I see no problems, but I have difficulties to believe that timeout handlers 1-2 times per second per queue pair may have any visible effects. Also I am not happy to see second place where timeouts are calculated. And 99/100 also looks quite arbitrary.

This revision is now accepted and ready to land.May 14 2024, 12:44 AM

Yea. I didn't like it either.
I could move the timeouts into qpair. Then there'd be no more computing the values... I'd have to plumb the sysctl too... it would be cleaner. I could also put the soft timeout in there too. Then it wouldn't be so arbitrary.

I had counters showing that we hit the race a few times an hour on each queue when the system was under load. It surprised me too. It seems like it should not have. So far this seems better since we call the ISR as a fallback almost never now. I still need to run the detailed before/after latency tests to see tge final effects, but preliminary data suggests it's quite good... but i do agree the next layer of detail would help understand why I'm seeing improved results.

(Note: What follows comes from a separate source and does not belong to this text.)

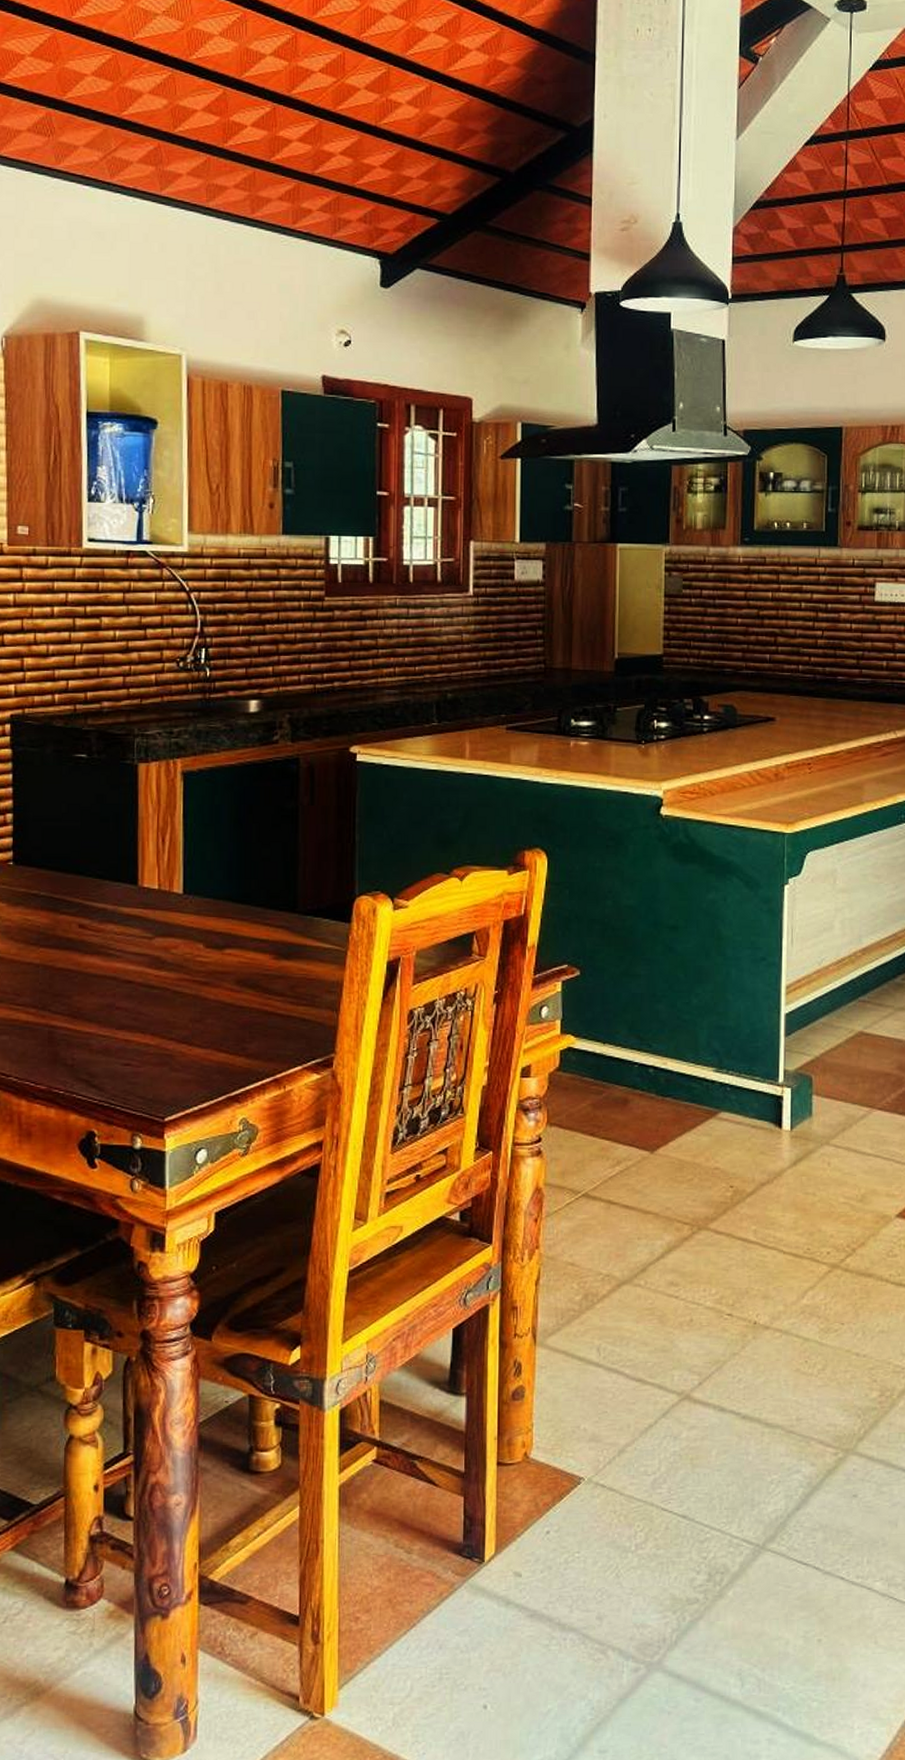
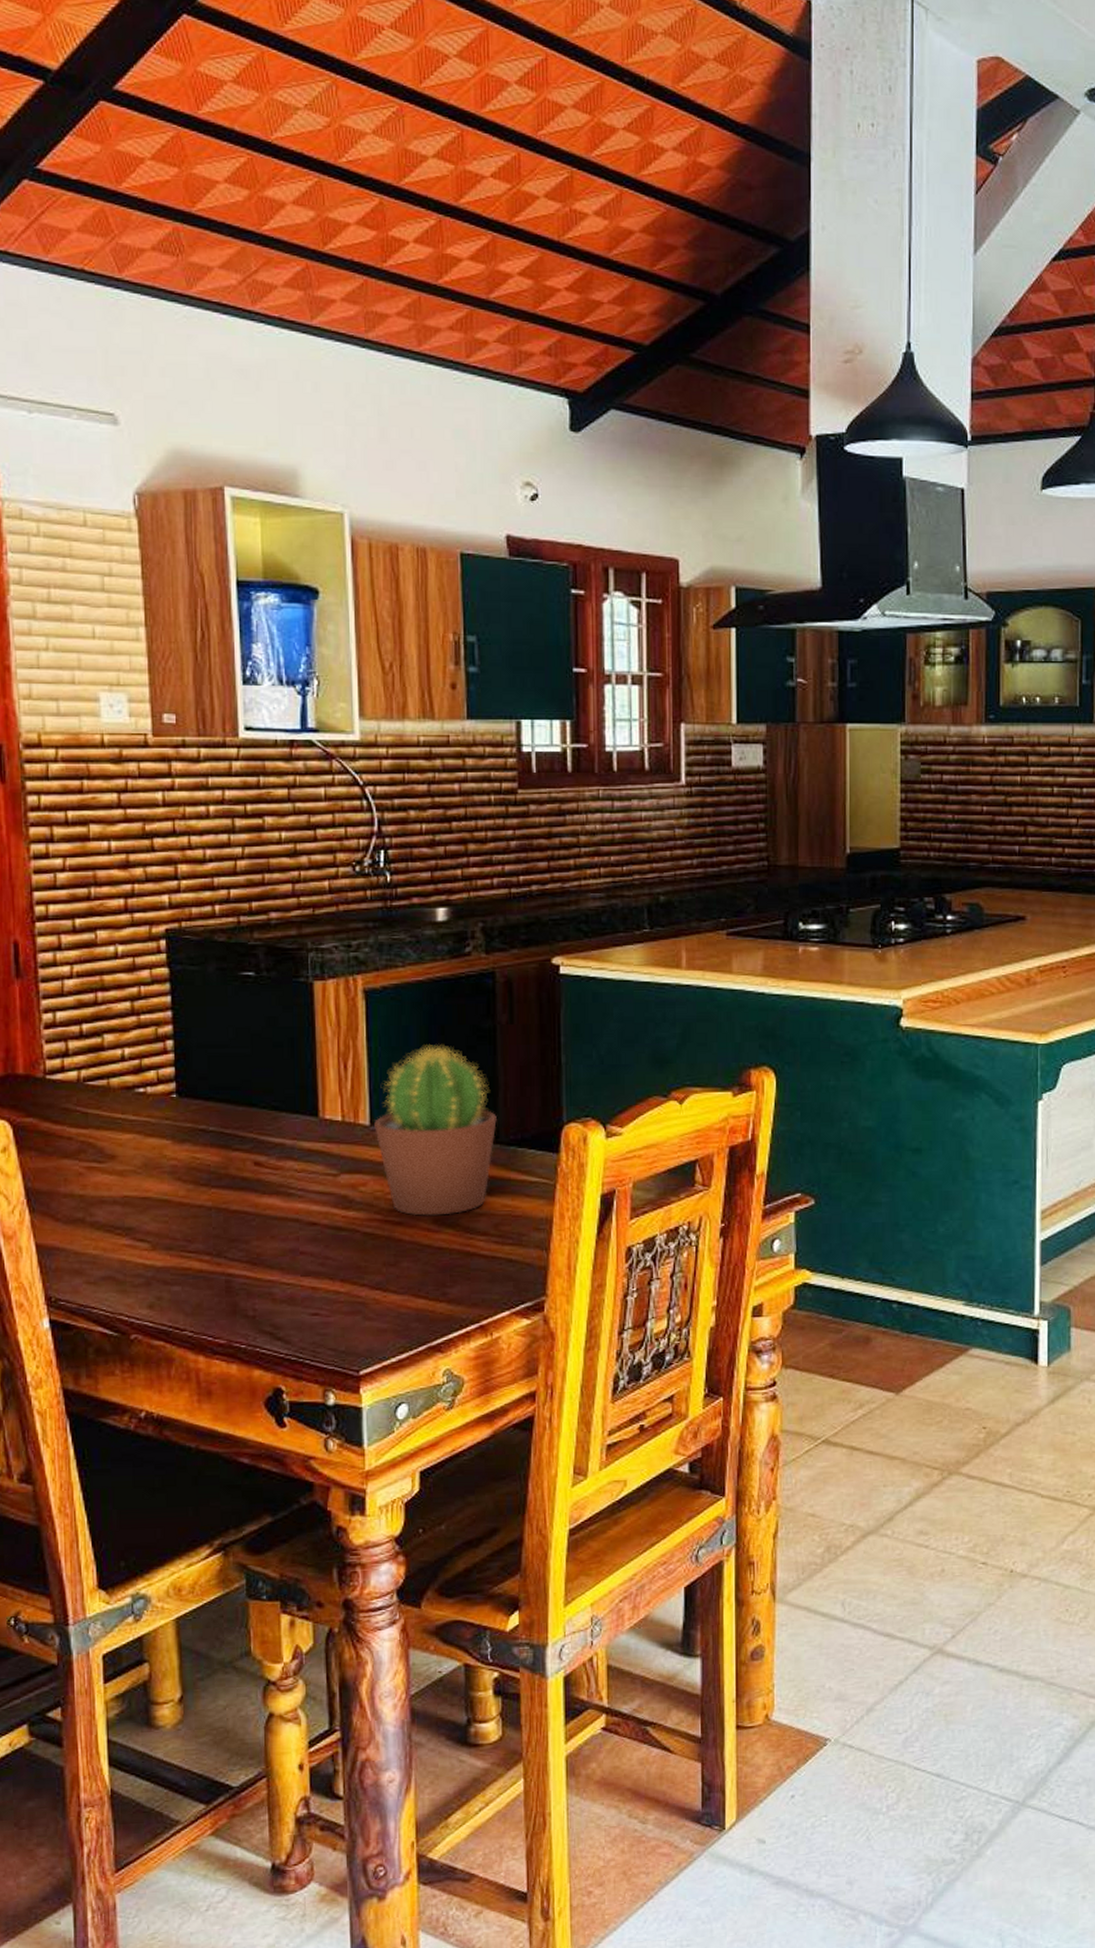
potted cactus: none [187,822,296,977] -> present [374,1045,497,1216]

There's a missing bit here.
We need to also lock the ISR rather than try-lock it. Since we have the lock held only for a brief period of time, this should be OK.
There's a rare case where we decide to call the timeout ISR just as we get an interrupt (which is extremely unlikely, and it's OK
if the ISR is blocked for the time it takes to finish the completion processing.

I'll update once I've had a chance to test more.

sys/dev/nvme/nvme_qpair.c
1106

I think I'll move this into a function to abstract it.
The NVMe spec doesn't have a 'typical I/O time' or a 'max I/O time' except when the predictable latency feature is enabled (not widely implemented, at least in the drives we have).
This is likely going to be arbitrary.. We can make it less arbitrary by keeping a maximum latency we observe, but I'm hesitant to do that for all I/Os. I need to think about that aspect.